About this task –
Copy the listing exactly, images excluded.

Task inputs –
▶

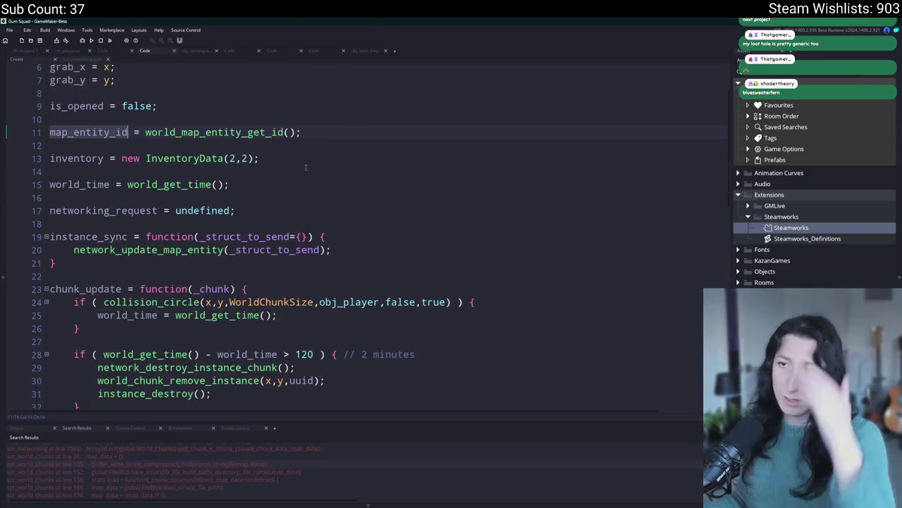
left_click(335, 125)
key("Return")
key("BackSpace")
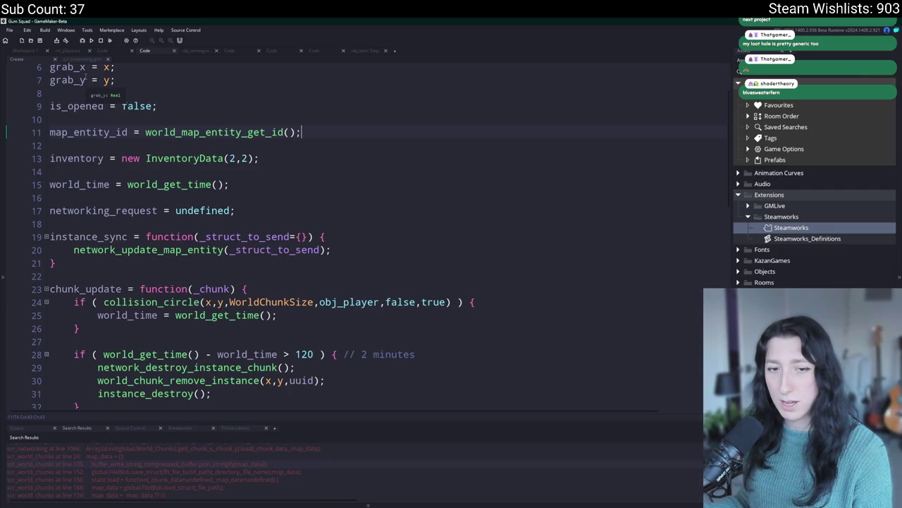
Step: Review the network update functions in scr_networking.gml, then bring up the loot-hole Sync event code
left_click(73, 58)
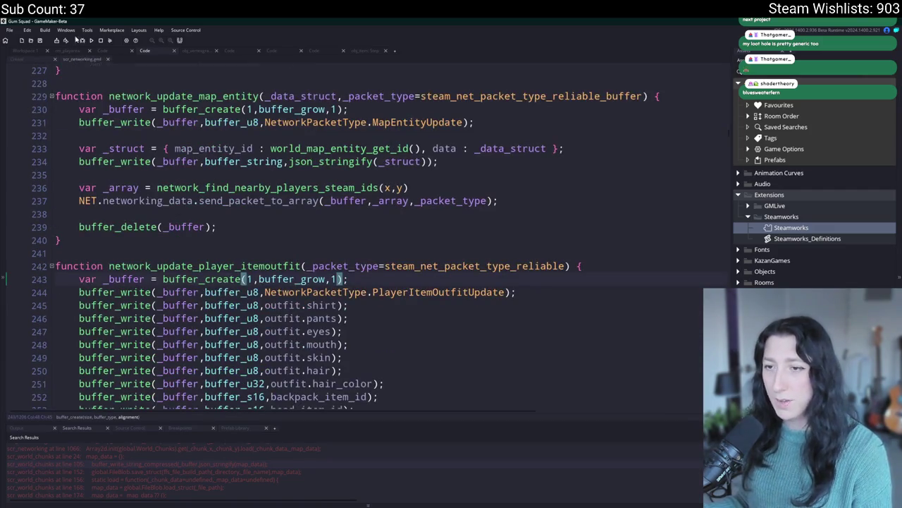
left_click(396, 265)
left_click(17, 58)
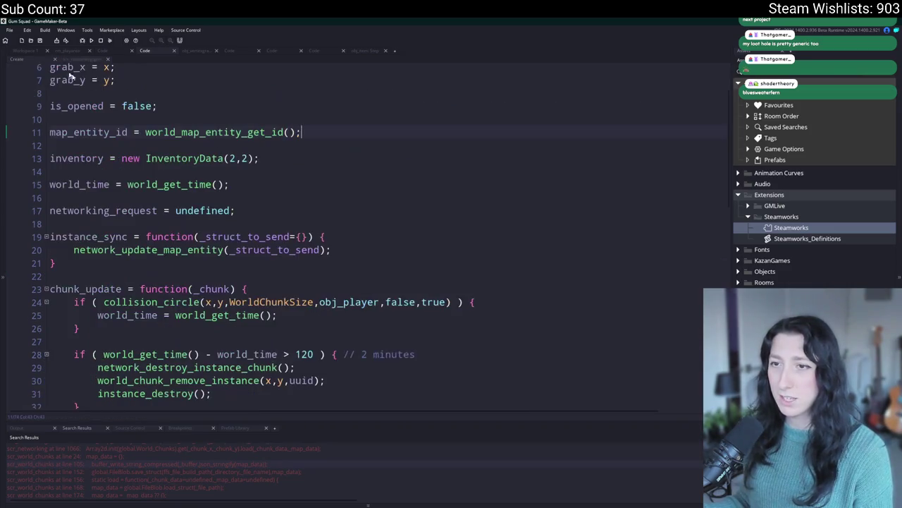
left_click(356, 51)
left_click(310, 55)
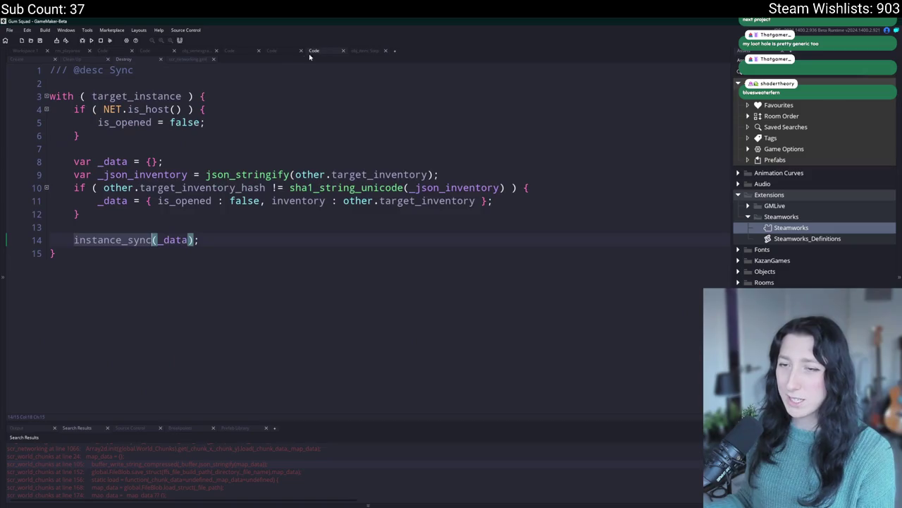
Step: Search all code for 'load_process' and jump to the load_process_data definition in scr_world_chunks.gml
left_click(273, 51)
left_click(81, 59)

◀

Result for this exercise –
left_click(335, 125)
key("Return")
key("BackSpace")
Step: Review the network update functions in scr_networking.gml, then bring up the loot-hole Sync event code
left_click(73, 58)
left_click(396, 265)
left_click(17, 58)
left_click(356, 51)
left_click(310, 55)
Step: Search all code for 'load_process' and jump to the load_process_data definition in scr_world_chunks.gml
left_click(273, 51)
left_click(81, 59)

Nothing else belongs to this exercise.